When "90210" ends, Carteris sees possibilities for work in television and film and on the stage. "I love stage," she emphasized. "I love the classics ... I would love to do a really powerful woman" and suggested Joan of Arc.

That's not to knock the medium that gave her fame, of course.

"Television is a very gratifying medium," she said. "Now, a lot of actors might not say that, but I love the intimacy that television offers. I think there's a lot you can do with a camera and editing. I like the whole dynamic of what television is about -- it's just film, basically.

"Stage is all real; it's just as honest except it's bigger. I love stage, I love TV and film, so I think I'll just keep exploring and try to keep a really full picture. What I really want to do is explore and develop new characters, and I want to do that in all the different mediums that there are."

Last year she squeezed in a role in Brian de Palma's theatrical film, "Raising Cain," while she was on hiatus from "90210."

And she admits she'd like to have her own TV series.

"I'm willing to try everything.
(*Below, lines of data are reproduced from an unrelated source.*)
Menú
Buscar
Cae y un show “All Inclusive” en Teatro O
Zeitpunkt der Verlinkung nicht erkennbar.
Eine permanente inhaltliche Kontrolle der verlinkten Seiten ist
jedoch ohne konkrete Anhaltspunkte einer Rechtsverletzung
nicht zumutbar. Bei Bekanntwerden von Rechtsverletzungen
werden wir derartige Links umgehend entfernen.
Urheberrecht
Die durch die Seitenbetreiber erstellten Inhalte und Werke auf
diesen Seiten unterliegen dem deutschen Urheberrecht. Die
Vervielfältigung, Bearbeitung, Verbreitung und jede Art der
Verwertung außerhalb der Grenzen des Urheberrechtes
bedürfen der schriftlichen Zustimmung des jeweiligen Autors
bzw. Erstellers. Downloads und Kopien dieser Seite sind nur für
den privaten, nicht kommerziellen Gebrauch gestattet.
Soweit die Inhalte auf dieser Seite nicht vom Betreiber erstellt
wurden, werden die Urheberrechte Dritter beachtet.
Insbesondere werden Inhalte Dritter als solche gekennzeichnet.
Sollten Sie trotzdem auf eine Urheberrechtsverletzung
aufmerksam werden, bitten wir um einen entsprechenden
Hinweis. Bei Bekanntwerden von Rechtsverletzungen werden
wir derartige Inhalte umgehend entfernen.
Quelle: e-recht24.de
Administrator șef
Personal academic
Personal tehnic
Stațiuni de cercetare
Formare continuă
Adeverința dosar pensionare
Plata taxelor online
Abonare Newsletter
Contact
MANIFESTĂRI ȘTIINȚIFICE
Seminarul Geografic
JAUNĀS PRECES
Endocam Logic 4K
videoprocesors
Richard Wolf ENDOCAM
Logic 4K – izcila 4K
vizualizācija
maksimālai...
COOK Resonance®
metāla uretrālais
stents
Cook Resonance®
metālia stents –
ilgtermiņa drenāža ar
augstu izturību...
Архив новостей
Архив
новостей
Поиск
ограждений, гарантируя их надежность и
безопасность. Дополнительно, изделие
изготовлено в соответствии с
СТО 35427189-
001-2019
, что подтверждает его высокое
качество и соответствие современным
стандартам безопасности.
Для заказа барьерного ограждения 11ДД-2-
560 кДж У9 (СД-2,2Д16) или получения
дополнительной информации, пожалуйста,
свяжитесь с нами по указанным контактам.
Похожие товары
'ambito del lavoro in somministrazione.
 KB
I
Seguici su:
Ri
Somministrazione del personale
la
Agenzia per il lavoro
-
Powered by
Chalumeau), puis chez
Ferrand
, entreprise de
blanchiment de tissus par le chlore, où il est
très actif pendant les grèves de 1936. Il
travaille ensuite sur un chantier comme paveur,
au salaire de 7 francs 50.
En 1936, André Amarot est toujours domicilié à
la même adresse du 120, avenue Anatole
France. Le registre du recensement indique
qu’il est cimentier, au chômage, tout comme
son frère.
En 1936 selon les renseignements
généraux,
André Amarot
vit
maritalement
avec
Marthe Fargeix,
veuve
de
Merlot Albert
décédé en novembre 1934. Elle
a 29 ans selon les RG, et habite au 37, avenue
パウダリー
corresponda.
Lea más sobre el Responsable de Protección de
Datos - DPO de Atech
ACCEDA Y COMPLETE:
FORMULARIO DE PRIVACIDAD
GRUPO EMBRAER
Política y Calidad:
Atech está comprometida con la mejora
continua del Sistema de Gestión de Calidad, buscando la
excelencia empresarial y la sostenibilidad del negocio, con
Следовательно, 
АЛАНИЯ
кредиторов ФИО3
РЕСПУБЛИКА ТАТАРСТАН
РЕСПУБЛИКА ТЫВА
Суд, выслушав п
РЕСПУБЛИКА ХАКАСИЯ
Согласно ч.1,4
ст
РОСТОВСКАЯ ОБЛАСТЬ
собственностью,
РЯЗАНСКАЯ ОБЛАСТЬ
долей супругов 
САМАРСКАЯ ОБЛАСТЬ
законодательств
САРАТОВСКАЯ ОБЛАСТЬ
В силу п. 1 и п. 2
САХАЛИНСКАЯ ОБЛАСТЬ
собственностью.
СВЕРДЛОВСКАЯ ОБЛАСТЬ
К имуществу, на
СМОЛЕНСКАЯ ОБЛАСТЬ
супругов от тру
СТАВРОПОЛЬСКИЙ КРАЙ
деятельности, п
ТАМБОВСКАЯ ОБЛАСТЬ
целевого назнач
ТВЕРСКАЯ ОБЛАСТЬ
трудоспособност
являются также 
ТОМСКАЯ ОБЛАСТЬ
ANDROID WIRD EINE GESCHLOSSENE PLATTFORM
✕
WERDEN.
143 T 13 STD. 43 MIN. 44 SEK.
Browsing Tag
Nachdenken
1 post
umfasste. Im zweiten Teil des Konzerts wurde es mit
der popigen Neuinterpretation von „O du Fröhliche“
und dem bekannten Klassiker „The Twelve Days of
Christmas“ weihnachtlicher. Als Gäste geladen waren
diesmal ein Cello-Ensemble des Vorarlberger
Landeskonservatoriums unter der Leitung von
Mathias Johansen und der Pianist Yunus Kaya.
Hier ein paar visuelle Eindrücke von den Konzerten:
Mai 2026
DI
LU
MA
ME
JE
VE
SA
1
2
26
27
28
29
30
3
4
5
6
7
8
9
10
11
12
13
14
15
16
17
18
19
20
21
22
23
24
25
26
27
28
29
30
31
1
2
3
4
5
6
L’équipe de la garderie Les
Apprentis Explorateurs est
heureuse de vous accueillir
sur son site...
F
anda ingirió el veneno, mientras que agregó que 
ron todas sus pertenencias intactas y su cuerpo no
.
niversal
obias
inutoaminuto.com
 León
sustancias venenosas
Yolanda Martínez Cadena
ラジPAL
And I'm not one who needs to be a beautiful actor. I would much rather do something that's offbeat. I think more women's roles have to be written that way. You meet people who say, 'I want to be a star,' and that's never been an aspiration. For me, an aspiration is to be respected by my peers, people in the industry."

But in the present, Carteris relishes working on "90210."

"I'm very proud to be on the show," she said. "To be an actor working is a very exciting experience, but to be able to feel proud of what you're doing is reaching another level. There are times when I've worked on things, but it's not something that I want to look at and say, 'This is what I do.' I feel like on this show I can do that."

On the show, she said, "I have an established role, so there are definitely things they let Andrea do, but they will always be similar in terms of her character. So if I'm doing this predominantly, I'd like to do something that's wild and sharp and different.

"I wish I had time to take acting classes. I think that the process never stops, and with a class, you can experiment with different kinds of characters. Just to exercise myself.

"I like to do a lot of things," she said. "Life is very short. I resent when people say they're bored. I feel like saying, 'Well, I'll take the extra time that you don't know what to do with.' I've got a lot to do."